:: Prompt ::
Rewrite the text read from the records below, swapping "COLABORADORES" for "AUTORES" and keeping everything else as it is. Leave the pictures out of your answer.

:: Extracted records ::
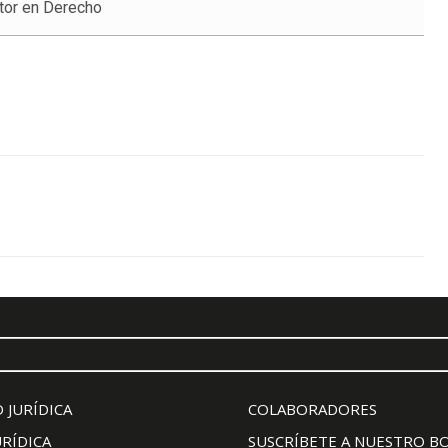
tor en Derecho
 JURÍDICA
COLABORADORES
URÍDICA
SUSCRÍBETE A NUESTRO B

:: Reply to the exercise ::
tor en Derecho
 JURÍDICA
AUTORES
URÍDICA
SUSCRÍBETE A NUESTRO B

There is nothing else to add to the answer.